Similar to other ortholog calling algorithms, different steps in the OrthoHMM workflow can be cpu or memory intensive. Thus, users may want to stop OrthoHMM at certain steps, to faciltiate more practical resource allocation. There are three choices for when to stop the analysis: prepare, infer, and write.

prepare: Stop after preparing input files for the all-by-all search
infer: Stop after inferring the orthogroups
write: Stop after writing sequence files for the orthogroups. Currently, this is synonymous with not specifying a step to stop the analysis at.

# stop orthohmm after preparing the all-by-all search commands
orthohmm <path_to_directory_of_FASTA_files> --stop prepare

Start

Start analysis from a specific intermediate step. Currently, this can only be applied to the results from the all-by-all search.

search_res: Start analysis from all-by-all search results.

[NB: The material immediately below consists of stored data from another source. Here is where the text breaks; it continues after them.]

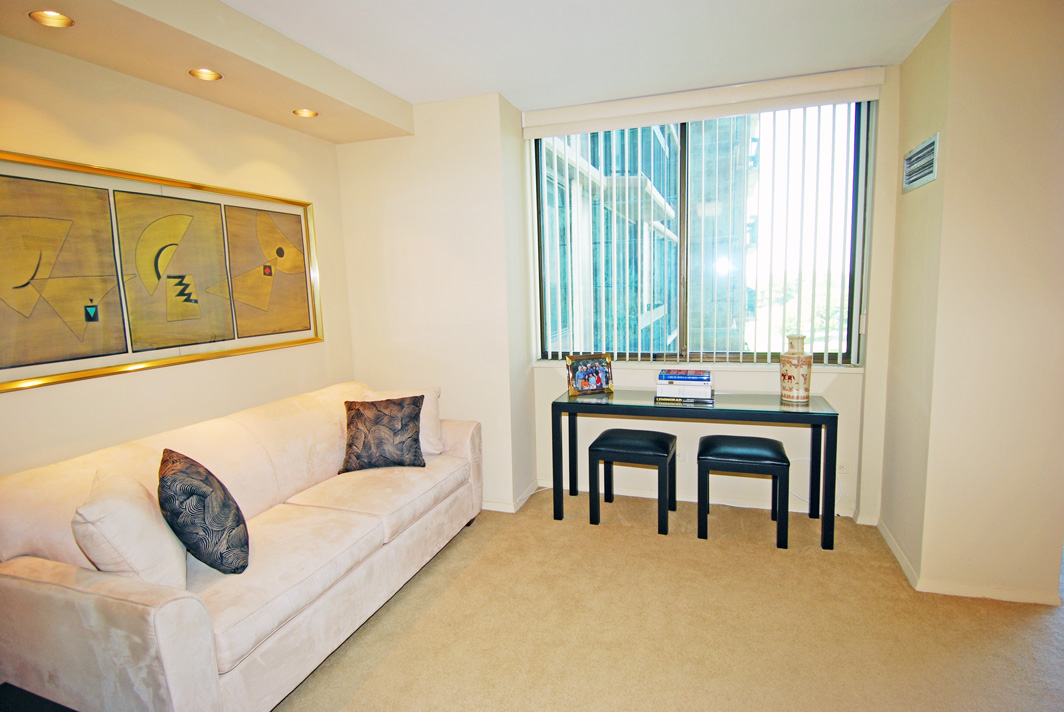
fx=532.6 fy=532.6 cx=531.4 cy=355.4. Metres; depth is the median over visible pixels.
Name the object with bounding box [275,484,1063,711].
carpet floor
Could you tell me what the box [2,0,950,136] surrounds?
ceiling
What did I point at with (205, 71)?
recessed light
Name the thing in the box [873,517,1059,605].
baseboard
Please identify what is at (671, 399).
book
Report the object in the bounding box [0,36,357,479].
left wall
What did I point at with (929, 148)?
air vent
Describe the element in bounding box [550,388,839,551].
console table
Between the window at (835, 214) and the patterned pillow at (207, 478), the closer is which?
the patterned pillow at (207, 478)
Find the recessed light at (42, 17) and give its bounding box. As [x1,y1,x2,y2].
[29,9,74,27]
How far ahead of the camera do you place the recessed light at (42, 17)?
1.82 m
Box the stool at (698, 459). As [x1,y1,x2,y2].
[697,434,791,547]
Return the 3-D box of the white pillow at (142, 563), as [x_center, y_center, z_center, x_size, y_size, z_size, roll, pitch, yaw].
[-1.341,0.586,1.796,0.260,0.410,0.459,-6,9,-30]
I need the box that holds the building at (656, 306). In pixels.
[539,115,760,358]
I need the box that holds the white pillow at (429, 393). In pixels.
[362,387,443,455]
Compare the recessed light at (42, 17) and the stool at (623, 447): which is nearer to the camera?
the recessed light at (42, 17)
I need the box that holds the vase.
[779,333,812,402]
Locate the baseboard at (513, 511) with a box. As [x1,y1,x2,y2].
[482,480,541,512]
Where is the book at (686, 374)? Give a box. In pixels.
[657,369,712,382]
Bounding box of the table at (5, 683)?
[0,682,76,711]
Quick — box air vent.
[902,132,938,192]
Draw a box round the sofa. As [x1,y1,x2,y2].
[0,379,483,711]
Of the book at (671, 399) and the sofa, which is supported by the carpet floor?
the sofa
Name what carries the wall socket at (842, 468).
attached to the window wall at (833, 389)
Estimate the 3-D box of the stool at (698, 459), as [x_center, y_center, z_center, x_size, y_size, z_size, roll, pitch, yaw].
[1.221,0.764,3.102,0.479,0.519,0.402,1,8,18]
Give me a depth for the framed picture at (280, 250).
2.27 m
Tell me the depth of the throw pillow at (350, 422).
2.91 m
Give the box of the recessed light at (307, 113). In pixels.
[292,107,317,117]
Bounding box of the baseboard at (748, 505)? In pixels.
[530,476,867,521]
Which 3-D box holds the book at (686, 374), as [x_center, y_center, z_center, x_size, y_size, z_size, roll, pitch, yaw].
[0.936,0.118,3.251,0.306,0.029,0.222,1,8,18]
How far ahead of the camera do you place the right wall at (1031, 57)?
2.30 m
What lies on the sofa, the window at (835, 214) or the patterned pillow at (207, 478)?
the patterned pillow at (207, 478)
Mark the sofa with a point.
(163, 627)
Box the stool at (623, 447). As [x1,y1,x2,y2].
[588,428,676,532]
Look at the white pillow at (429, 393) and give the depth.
3.14 m
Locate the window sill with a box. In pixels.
[530,358,863,373]
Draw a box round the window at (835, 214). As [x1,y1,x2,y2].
[530,99,870,364]
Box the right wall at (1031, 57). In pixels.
[878,0,1063,607]
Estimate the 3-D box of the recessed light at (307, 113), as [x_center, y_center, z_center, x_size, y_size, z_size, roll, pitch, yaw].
[-1.233,-1.345,2.898,0.130,0.068,0.130,1,8,18]
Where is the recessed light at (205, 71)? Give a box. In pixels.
[189,67,222,80]
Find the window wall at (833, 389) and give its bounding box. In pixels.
[529,72,896,520]
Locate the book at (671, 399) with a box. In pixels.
[654,393,714,404]
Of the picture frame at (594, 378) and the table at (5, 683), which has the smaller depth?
the table at (5, 683)
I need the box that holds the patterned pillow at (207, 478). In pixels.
[157,447,249,577]
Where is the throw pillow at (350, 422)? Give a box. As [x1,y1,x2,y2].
[342,394,425,471]
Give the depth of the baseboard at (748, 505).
3.49 m
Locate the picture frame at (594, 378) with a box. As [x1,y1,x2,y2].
[565,353,613,395]
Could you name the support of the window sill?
attached to the window wall at (833, 389)
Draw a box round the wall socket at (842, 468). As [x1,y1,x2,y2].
[837,460,847,475]
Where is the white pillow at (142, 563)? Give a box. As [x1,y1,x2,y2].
[72,464,187,590]
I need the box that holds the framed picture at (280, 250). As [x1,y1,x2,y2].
[0,150,326,392]
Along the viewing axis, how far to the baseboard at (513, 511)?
3.53 m
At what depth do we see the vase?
3.04 m
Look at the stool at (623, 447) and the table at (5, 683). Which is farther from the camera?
the stool at (623, 447)
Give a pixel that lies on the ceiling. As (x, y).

# start orthohmm from after the all-by-all searches are complete
orthohmm <path_to_directory_of_FASTA_files> --start search_res

All options

Option	Usage and meaning
-h/--help	Print help message
-v/--version	Print software version
-o/--output_directory	Output directory name. Default: same directory as directory of FASTA files
-p/--phhmer	Path to phmmer from HMMER suite. Default: phmmer
-x/--substitution_matrix	Specify substitution matrix to use for generating the HMMs. Default: BLOSUM62
-c/--cpu	Number of parallel CPU workers to use for multithreading. Default: auto detect
-s/--single_copy_threshold	Taxon occupancy threshold for single-copy orthologs. Default 0.5
-m/--mcl	Path to mcl software. Default: mcl
-i/--inflation_value	MCL inflation parameter. Default: 1.5
--stop	Stop OrthoHMM run at a specific step. Default: None
--start	Start OrthoHMM run at a specific step. Default: None